--- Required work ---
Rewrite all of the data below, changing every "series" to "line" and leaving everything else the same. Leave out the pictures.

--- Entries supplied ---
== Segment start ==

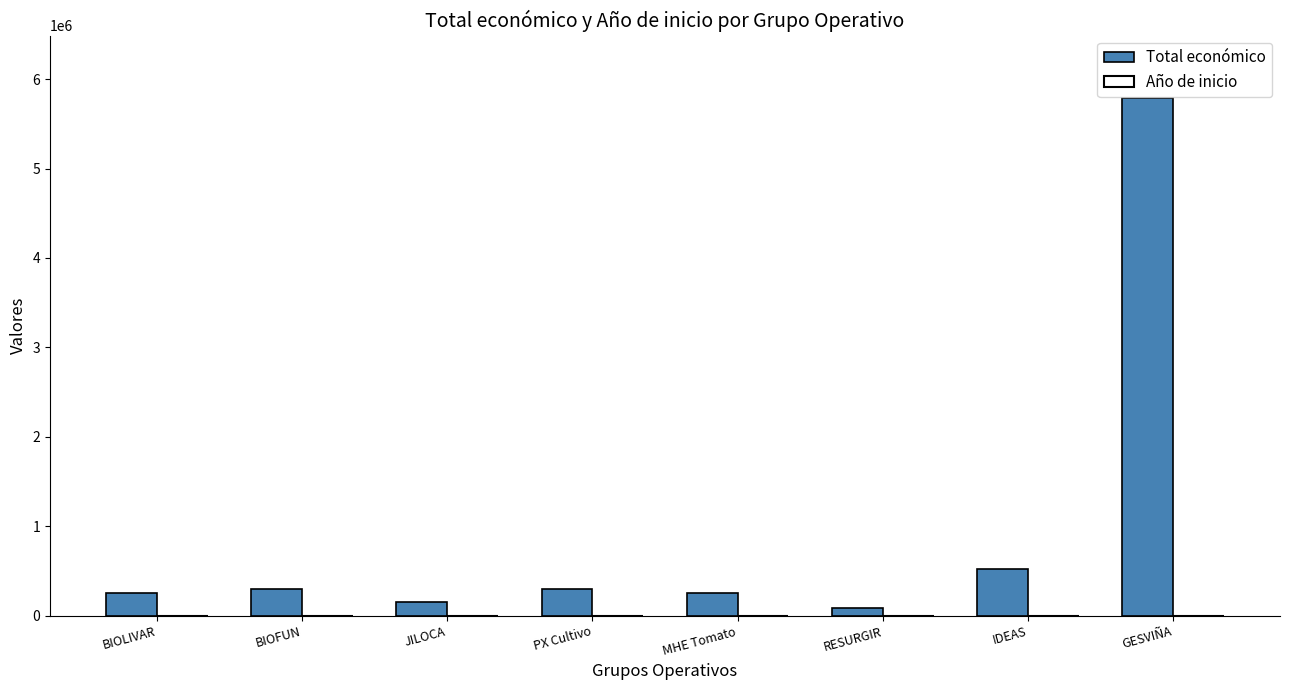

Between IDEAS and GESVIÑA, which series saw the biggest shift?

Total económico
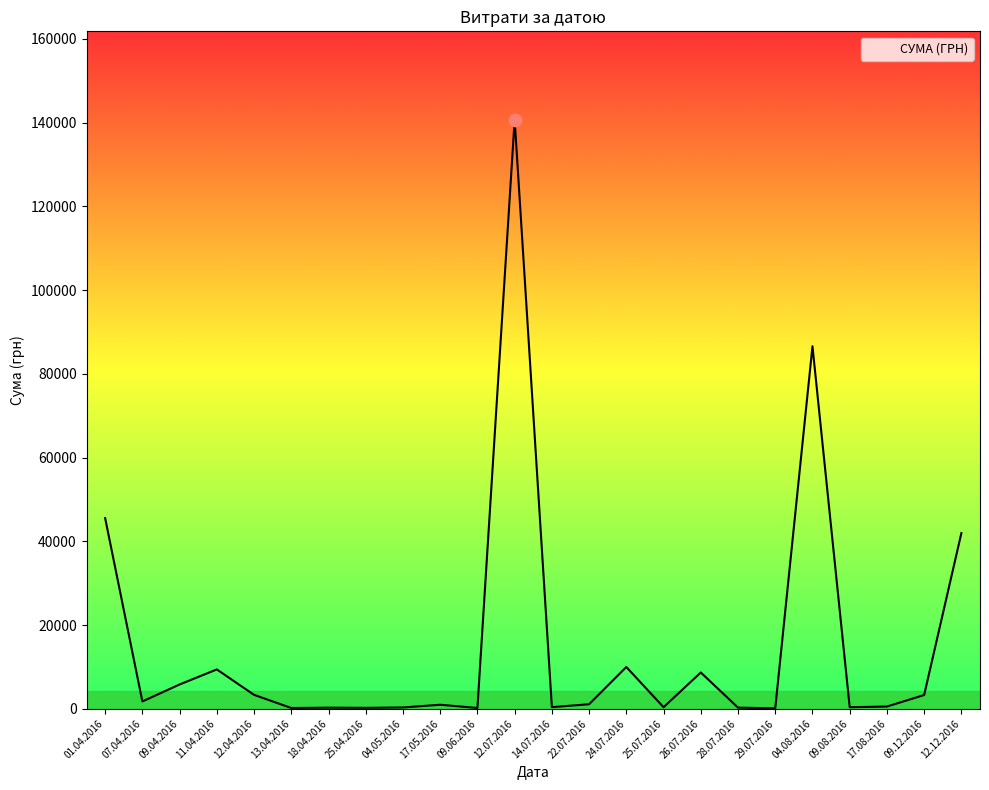

What is the ratio of the value at 25.04.2016 to the value at 17.05.2016?

0.2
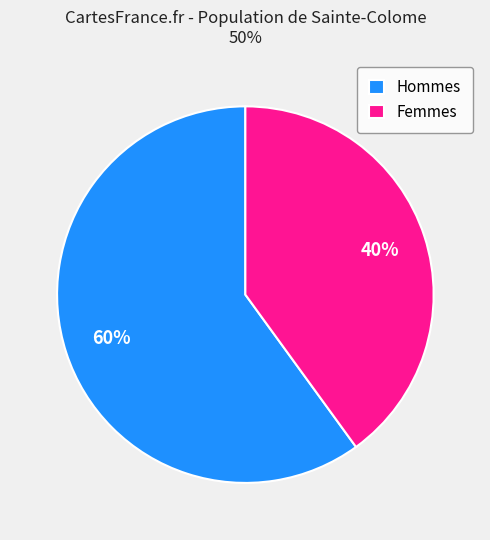

Do Femmes and Hommes together represent more than half of the pie?

Yes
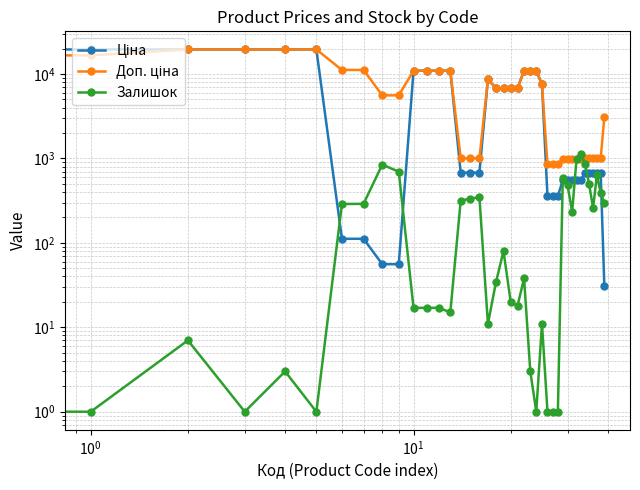

Which series changed the most between 28 and 37?

Залишок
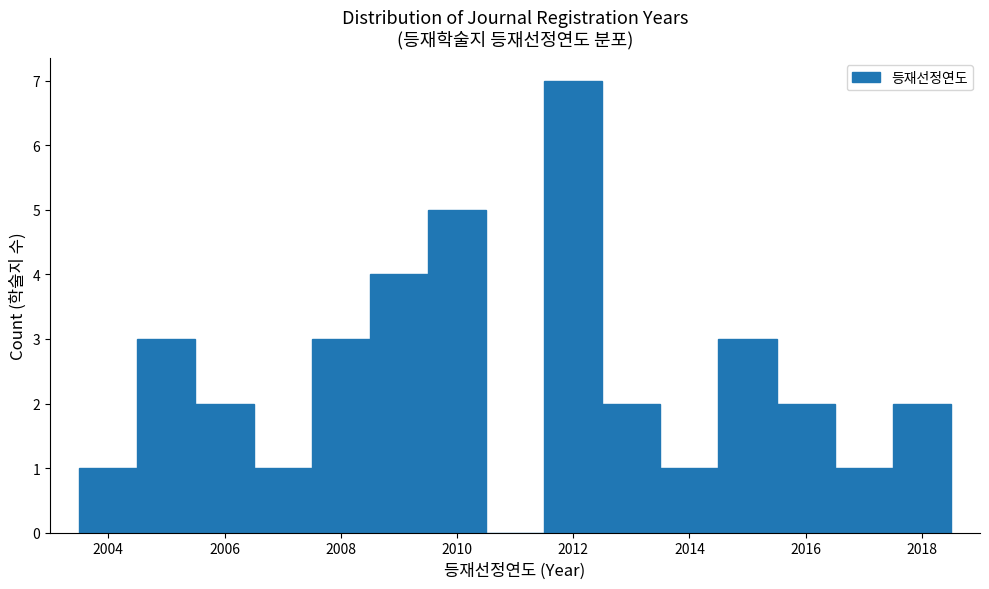

Reading left to right, transcribe this chart: for each bar, give the range it covers on the x-axis and its height. Neither the bar edges nor the heights are printed on the chart, so give them approximately, as read against the axes.

2003.5 to 2004.5: 1
2004.5 to 2005.5: 3
2005.5 to 2006.5: 2
2006.5 to 2007.5: 1
2007.5 to 2008.5: 3
2008.5 to 2009.5: 4
2009.5 to 2010.5: 5
2010.5 to 2011.5: 0
2011.5 to 2012.5: 7
2012.5 to 2013.5: 2
2013.5 to 2014.5: 1
2014.5 to 2015.5: 3
2015.5 to 2016.5: 2
2016.5 to 2017.5: 1
2017.5 to 2018.5: 2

== Segment end ==

--- Task output ---
Between IDEAS and GESVIÑA, which line saw the biggest shift?

Total económico

What is the ratio of the value at 25.04.2016 to the value at 17.05.2016?

0.2

Do Femmes and Hommes together represent more than half of the pie?

Yes

Which line changed the most between 28 and 37?

Залишок

Reading left to right, transcribe this chart: for each bar, give the range it covers on the x-axis and its height. Neither the bar edges nor the heights are printed on the chart, so give them approximately, as read against the axes.

2003.5 to 2004.5: 1
2004.5 to 2005.5: 3
2005.5 to 2006.5: 2
2006.5 to 2007.5: 1
2007.5 to 2008.5: 3
2008.5 to 2009.5: 4
2009.5 to 2010.5: 5
2010.5 to 2011.5: 0
2011.5 to 2012.5: 7
2012.5 to 2013.5: 2
2013.5 to 2014.5: 1
2014.5 to 2015.5: 3
2015.5 to 2016.5: 2
2016.5 to 2017.5: 1
2017.5 to 2018.5: 2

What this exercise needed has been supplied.